Task item :: Each word in the data below should be copied exactly; the images should not.

(Collected data)
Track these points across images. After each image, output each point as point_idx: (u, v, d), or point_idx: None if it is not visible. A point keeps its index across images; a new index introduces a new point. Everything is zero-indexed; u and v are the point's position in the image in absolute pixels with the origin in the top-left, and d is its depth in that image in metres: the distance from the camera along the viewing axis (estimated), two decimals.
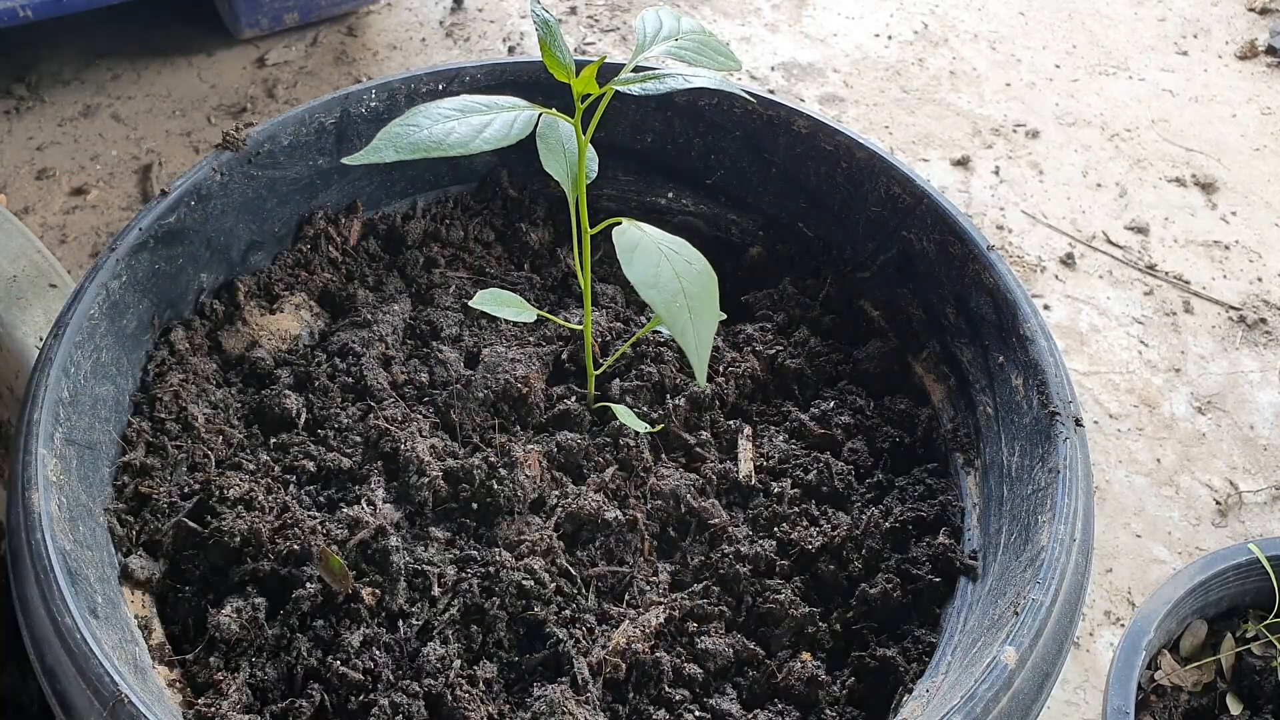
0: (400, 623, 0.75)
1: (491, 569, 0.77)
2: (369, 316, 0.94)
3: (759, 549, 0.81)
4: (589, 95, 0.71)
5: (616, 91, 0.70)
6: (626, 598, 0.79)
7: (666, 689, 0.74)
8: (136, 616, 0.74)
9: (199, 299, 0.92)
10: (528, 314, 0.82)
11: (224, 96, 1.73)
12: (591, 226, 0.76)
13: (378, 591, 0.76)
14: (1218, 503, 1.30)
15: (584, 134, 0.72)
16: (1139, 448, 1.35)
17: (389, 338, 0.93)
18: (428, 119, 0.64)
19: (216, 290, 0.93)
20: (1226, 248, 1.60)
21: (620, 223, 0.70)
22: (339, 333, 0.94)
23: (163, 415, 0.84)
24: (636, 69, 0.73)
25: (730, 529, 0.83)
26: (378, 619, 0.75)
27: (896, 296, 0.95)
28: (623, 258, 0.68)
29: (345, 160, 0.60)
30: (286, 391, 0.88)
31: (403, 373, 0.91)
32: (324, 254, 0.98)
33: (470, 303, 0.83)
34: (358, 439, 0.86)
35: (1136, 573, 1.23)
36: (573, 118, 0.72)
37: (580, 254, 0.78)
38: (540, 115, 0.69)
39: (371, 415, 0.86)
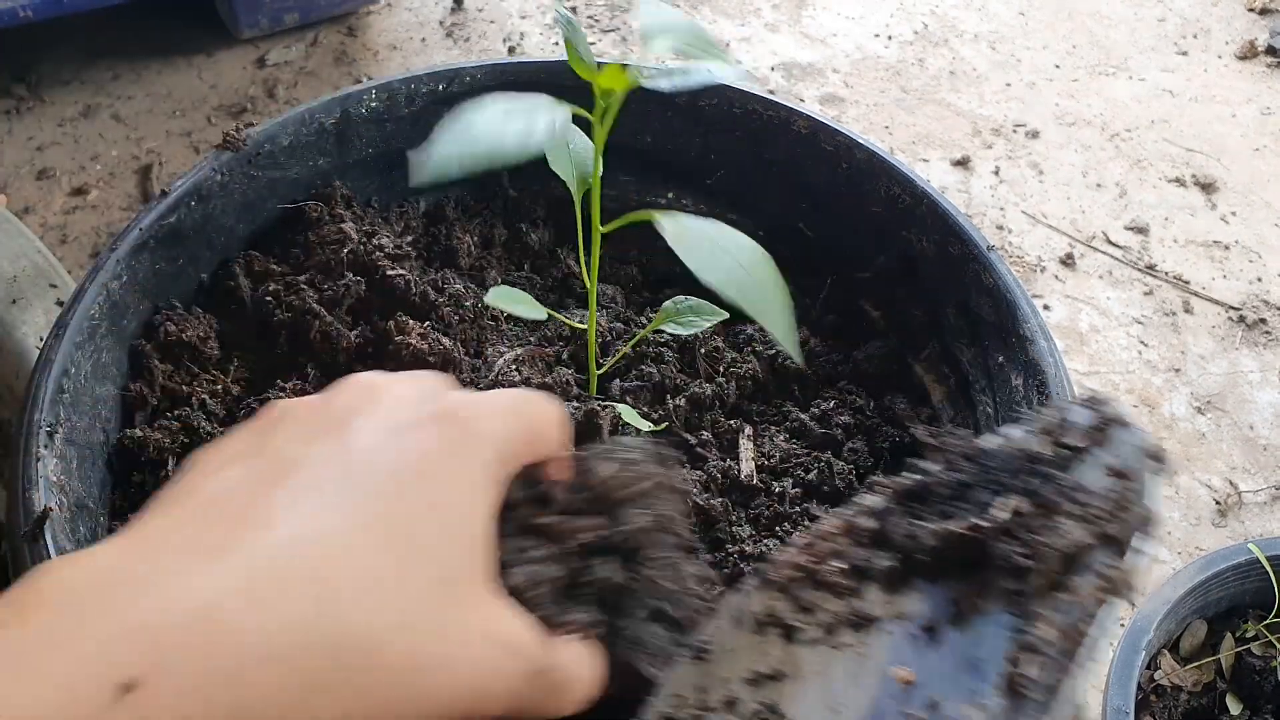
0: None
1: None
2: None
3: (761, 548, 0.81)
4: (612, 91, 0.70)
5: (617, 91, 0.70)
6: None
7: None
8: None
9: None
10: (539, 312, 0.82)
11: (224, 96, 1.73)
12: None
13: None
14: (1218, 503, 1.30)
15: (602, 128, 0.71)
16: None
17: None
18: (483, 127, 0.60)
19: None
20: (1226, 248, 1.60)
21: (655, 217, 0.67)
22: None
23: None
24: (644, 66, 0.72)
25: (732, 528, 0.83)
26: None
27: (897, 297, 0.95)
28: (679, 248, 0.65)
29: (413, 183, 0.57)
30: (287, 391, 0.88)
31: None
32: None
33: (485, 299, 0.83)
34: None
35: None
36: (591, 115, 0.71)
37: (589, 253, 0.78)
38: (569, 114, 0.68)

Solution ::
Track these points across images. After each image, output each point as point_idx: (u, v, d), or point_idx: None if it is not visible. A point keeps its index across images; a new index introduces a new point. Everything is zero-indexed; u and v are the point's position in the image in absolute pixels with the origin in the top-left, and d is its depth in that image in metres: the distance from the camera along the viewing axis (estimated), two decimals.
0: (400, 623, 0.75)
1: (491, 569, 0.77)
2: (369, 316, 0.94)
3: (759, 549, 0.81)
4: (589, 95, 0.71)
5: (616, 91, 0.70)
6: (626, 598, 0.79)
7: (666, 689, 0.74)
8: (136, 616, 0.74)
9: (199, 299, 0.92)
10: (528, 314, 0.82)
11: (224, 96, 1.73)
12: (591, 226, 0.76)
13: (378, 591, 0.76)
14: (1218, 503, 1.30)
15: (584, 134, 0.72)
16: (1139, 448, 1.35)
17: (389, 338, 0.93)
18: (428, 119, 0.64)
19: (216, 290, 0.93)
20: (1226, 248, 1.60)
21: (620, 223, 0.70)
22: (339, 333, 0.94)
23: (163, 415, 0.84)
24: (636, 69, 0.73)
25: (730, 529, 0.83)
26: (378, 619, 0.75)
27: (896, 296, 0.95)
28: (623, 258, 0.68)
29: (345, 160, 0.60)
30: (286, 391, 0.88)
31: (403, 373, 0.91)
32: (324, 254, 0.98)
33: (470, 303, 0.83)
34: (358, 439, 0.86)
35: (1136, 573, 1.23)
36: (573, 118, 0.72)
37: (580, 254, 0.78)
38: (540, 115, 0.69)
39: (371, 415, 0.86)
0: None
1: None
2: None
3: (761, 548, 0.81)
4: (612, 91, 0.70)
5: (617, 91, 0.70)
6: None
7: None
8: None
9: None
10: (539, 312, 0.82)
11: (224, 96, 1.73)
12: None
13: None
14: (1218, 503, 1.30)
15: (602, 128, 0.71)
16: None
17: None
18: (483, 127, 0.60)
19: None
20: (1226, 248, 1.60)
21: (655, 217, 0.67)
22: None
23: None
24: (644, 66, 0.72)
25: (732, 528, 0.83)
26: None
27: (897, 297, 0.95)
28: (679, 248, 0.65)
29: (413, 183, 0.57)
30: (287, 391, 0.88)
31: None
32: None
33: (485, 299, 0.83)
34: None
35: None
36: (591, 115, 0.71)
37: (589, 253, 0.78)
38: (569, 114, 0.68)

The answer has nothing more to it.